---- RAW DATA

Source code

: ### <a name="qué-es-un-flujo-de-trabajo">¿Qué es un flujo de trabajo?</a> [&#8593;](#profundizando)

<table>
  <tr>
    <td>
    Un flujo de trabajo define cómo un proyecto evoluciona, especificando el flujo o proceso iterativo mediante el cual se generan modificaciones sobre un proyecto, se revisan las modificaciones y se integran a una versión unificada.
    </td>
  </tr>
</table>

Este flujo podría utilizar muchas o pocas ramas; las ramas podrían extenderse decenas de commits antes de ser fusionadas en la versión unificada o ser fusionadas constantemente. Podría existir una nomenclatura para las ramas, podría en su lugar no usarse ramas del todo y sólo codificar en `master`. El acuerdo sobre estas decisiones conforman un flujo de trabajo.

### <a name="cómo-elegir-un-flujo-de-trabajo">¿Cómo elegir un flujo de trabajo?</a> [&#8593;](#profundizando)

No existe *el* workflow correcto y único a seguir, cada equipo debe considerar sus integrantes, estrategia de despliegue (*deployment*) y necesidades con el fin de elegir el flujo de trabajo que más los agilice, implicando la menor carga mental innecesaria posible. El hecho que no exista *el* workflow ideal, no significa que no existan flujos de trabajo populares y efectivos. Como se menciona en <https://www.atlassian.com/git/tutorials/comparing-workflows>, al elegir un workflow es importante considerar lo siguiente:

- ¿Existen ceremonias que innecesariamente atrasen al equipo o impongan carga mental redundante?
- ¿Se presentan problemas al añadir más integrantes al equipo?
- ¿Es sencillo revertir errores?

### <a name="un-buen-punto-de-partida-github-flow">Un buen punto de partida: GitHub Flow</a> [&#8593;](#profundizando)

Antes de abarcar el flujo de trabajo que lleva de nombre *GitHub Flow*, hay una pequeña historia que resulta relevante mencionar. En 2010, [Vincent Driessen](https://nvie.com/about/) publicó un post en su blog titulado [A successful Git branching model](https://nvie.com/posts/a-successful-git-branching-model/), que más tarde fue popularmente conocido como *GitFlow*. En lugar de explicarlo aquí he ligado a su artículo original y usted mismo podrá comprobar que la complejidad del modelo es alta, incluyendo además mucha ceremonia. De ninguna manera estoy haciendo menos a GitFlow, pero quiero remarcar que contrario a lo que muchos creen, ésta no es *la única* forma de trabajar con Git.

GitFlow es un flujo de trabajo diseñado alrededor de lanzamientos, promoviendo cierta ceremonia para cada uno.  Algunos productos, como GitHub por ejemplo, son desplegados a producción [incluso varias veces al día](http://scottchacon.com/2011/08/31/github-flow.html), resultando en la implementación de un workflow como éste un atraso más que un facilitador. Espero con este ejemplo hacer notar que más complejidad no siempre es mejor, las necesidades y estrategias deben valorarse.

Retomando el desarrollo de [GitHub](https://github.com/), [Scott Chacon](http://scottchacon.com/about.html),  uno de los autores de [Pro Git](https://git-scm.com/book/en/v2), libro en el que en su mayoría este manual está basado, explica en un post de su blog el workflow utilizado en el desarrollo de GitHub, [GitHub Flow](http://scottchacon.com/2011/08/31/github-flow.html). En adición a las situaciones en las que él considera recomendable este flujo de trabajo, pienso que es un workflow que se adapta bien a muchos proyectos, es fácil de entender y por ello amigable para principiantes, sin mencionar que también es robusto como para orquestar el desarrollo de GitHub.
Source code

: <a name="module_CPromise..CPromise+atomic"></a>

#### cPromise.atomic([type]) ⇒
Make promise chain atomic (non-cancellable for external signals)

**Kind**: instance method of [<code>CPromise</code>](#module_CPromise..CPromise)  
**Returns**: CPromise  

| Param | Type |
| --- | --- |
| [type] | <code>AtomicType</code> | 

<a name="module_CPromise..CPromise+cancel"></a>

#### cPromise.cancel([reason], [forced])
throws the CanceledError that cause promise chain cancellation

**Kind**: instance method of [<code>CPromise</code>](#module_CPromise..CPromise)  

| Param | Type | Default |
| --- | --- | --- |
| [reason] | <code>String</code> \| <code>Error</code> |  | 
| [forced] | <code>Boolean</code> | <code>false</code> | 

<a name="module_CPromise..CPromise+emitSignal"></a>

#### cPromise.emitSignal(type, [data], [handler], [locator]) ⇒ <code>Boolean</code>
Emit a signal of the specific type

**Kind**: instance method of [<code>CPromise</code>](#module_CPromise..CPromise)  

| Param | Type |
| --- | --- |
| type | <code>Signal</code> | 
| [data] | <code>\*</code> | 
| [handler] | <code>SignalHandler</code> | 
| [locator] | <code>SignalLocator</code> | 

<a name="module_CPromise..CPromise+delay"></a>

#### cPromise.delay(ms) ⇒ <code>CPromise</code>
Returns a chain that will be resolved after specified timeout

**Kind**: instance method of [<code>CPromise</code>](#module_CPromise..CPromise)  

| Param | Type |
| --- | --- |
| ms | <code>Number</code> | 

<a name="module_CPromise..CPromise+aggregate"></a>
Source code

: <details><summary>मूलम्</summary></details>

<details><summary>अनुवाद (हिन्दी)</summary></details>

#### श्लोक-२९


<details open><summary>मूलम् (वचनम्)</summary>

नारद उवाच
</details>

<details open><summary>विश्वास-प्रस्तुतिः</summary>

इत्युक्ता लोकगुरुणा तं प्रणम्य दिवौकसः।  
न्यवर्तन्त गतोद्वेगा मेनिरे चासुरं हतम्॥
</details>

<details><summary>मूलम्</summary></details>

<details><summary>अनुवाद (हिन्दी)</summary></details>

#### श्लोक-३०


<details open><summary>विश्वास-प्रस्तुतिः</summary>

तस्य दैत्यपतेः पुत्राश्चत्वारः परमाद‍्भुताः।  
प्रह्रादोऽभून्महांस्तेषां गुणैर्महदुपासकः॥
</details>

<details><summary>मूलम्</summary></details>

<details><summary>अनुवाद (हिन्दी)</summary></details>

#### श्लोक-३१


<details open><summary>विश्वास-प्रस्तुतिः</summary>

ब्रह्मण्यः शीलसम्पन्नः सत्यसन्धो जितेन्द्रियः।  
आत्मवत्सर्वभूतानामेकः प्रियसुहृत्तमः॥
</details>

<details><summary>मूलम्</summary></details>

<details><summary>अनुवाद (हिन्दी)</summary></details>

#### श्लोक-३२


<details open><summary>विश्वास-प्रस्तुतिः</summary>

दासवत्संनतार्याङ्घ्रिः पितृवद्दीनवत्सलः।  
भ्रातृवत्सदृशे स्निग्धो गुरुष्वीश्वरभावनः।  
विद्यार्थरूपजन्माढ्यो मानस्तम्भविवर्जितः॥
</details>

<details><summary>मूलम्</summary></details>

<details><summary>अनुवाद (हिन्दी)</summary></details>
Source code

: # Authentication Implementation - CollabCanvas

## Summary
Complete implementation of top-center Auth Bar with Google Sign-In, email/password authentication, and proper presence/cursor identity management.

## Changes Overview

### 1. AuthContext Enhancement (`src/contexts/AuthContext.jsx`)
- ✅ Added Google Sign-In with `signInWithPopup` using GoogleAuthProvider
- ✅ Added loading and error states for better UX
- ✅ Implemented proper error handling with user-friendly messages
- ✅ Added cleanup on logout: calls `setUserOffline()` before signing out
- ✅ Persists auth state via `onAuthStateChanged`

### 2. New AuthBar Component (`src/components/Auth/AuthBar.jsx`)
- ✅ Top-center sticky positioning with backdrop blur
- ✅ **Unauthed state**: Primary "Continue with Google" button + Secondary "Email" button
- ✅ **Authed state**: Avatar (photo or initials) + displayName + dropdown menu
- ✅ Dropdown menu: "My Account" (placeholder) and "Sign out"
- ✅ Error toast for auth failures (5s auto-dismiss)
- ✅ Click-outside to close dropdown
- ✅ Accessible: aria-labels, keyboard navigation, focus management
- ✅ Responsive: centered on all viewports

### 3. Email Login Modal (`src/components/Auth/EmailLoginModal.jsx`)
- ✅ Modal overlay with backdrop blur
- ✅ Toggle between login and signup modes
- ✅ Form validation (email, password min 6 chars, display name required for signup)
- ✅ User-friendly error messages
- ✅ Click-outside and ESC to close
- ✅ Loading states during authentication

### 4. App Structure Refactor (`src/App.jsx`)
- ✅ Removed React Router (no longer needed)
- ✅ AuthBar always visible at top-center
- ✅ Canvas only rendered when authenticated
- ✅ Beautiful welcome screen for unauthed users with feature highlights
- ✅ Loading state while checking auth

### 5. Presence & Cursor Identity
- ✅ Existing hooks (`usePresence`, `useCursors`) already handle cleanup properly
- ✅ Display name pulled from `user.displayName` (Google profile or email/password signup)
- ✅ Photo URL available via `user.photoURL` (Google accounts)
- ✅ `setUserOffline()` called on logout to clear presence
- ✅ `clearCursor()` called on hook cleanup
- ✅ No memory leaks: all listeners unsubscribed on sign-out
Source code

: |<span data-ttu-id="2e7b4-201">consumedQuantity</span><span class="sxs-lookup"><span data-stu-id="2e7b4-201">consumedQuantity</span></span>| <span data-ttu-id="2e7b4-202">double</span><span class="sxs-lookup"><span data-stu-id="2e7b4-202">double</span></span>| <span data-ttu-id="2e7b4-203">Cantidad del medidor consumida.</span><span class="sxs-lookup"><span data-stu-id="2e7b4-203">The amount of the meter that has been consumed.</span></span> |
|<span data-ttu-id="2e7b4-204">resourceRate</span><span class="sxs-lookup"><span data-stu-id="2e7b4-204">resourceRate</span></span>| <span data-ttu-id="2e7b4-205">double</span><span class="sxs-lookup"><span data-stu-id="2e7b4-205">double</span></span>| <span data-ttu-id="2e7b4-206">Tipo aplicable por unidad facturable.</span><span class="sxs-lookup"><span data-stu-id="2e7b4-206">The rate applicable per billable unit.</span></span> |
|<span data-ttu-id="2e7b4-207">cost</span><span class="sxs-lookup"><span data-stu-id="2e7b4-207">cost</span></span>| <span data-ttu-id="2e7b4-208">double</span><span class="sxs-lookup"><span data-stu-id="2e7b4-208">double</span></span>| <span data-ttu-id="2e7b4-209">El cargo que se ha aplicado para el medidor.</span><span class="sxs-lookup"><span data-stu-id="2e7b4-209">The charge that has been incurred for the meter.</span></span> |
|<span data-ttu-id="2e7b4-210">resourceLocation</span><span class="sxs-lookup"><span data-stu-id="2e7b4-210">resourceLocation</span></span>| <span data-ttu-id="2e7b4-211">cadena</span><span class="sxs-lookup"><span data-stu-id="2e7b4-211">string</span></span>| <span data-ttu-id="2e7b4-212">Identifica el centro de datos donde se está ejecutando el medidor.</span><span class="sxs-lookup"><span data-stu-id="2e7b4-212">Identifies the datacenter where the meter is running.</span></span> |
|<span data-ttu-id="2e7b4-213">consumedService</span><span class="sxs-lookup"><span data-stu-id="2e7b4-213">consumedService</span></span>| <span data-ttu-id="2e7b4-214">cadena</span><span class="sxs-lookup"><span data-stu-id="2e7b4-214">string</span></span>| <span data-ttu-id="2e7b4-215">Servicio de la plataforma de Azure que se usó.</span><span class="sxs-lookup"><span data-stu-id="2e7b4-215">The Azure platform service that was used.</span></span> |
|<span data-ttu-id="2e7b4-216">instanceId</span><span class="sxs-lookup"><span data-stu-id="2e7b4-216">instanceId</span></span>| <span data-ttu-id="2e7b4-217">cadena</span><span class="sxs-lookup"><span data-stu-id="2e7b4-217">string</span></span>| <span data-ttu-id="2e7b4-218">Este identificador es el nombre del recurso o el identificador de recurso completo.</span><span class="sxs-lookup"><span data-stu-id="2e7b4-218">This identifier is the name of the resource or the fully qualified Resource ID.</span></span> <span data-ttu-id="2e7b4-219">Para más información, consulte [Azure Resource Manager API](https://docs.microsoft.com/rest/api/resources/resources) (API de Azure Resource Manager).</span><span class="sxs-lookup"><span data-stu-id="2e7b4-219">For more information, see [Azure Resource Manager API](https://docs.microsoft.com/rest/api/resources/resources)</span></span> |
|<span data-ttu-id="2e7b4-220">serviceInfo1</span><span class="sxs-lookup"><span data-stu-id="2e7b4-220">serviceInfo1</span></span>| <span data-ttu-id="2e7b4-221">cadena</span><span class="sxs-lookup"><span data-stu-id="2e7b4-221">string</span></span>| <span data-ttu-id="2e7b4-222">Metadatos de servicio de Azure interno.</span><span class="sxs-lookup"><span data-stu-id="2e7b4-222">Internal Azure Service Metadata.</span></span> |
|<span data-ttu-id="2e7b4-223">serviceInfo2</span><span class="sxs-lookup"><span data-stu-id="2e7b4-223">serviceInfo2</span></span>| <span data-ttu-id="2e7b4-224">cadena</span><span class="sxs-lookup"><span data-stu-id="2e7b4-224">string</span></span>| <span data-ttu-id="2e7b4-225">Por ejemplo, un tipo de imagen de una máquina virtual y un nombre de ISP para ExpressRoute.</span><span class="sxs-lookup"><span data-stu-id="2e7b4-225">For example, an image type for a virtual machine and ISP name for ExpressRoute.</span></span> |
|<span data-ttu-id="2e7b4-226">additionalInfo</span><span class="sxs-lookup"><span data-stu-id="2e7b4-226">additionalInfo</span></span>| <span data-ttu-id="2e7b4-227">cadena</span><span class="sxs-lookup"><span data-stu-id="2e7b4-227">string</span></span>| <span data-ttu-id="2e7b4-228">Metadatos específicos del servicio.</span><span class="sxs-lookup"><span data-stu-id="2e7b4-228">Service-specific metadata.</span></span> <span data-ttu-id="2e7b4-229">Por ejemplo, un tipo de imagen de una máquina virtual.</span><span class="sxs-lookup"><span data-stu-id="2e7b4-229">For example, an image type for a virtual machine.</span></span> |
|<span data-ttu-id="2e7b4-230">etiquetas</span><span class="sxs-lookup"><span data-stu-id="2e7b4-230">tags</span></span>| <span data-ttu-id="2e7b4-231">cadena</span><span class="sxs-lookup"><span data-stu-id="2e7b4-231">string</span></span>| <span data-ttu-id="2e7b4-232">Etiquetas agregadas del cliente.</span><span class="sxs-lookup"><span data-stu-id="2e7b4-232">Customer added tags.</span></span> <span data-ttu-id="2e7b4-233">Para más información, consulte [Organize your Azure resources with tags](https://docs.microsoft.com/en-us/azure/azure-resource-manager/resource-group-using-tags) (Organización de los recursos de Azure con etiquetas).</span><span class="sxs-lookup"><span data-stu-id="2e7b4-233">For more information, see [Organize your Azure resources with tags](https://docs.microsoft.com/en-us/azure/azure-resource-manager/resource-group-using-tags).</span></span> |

--------

## WHAT YOU NEED TO DO
Gather each line of the listing that contains the string "carga".

## SOLUTION TO THE PROBLEM
No existe *el* workflow correcto y único a seguir, cada equipo debe considerar sus integrantes, estrategia de despliegue (*deployment*) y necesidades con el fin de elegir el flujo de trabajo que más los agilice, implicando la menor carga mental innecesaria posible. El hecho que no exista *el* workflow ideal, no significa que no existan flujos de trabajo populares y efectivos. Como se menciona en <https://www.atlassian.com/git/tutorials/comparing-workflows>, al elegir un workflow es importante considerar lo siguiente:
- ¿Existen ceremonias que innecesariamente atrasen al equipo o impongan carga mental redundante?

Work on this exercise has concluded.